Выступающий кивнул председателю совета и даже не стал возвращаться в зал, сразу направился к выходу. Заседание было окончено. Члены совета поднялись, и, обсуждая друг с другом какие‑то свои сторонние дела, стали неторопливо покидать помещение. На Егора, если и падали взгляды, то как на пустое место. Он был уже отработанным материалом. Как там, у Шиллера: «Мавр сделал свое дело, мавр может уходить». Ошеломленный, с пылающими от стыда и возмущения щеками, он растерянно стоял, пока зал не опустел.

 

Рассылка стенограммы была произведена очень оперативно. Шеф вернулся из Москвы, уже имея ее на руках.

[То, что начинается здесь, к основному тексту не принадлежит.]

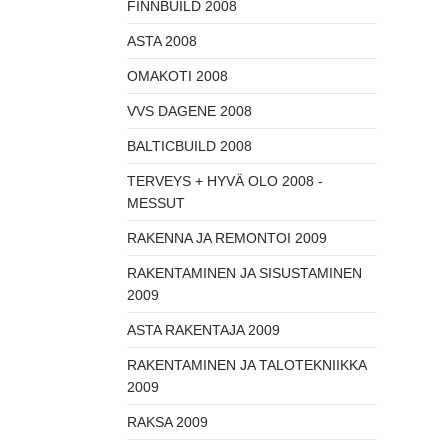
FINNBUILD 2008
ASTA 2008
OMAKOTI 2008
VVS DAGENE 2008
BALTICBUILD 2008
TERVEYS + HYVÄ OLO 2008 -
MESSUT
RAKENNA JA REMONTOI 2009
RAKENTAMINEN JA SISUSTAMINEN
2009
ASTA RAKENTAJA 2009
RAKENTAMINEN JA TALOTEKNIIKKA
2009
RAKSA 2009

– На, читай, – усмехнулся он, вручая ее Егору. – Я ж тебе говорил: не суйся ты в это осиное гнездо!

Егор сел, вчитываясь в строки стенограммы. Она была довольно достоверной, но именно в этой «почти полной» достоверности и скрывалась иезуитская хитрость. Некоторые слова в его выступлении были так умело пропущены, что все сказанное превращалось в какую‑то бессвязную и бессмысленную галиматью. И, напротив, кое‑какие разговорные обороты, которые он, волнуясь, вставлял иногда в текст основного доклада – все‑таки не по бумажке читал – были подробно выпячены и представлены как главная суть выступления. В результате в целом создавалось впечатление полной абракадабры и вопиющего непрофессионализма. Редакторы, создававшие этот шедевр, видимо, повеселились от души.

– Антон Антонович, но ведь они сами меня позвали. Сказали, что хотят разобраться.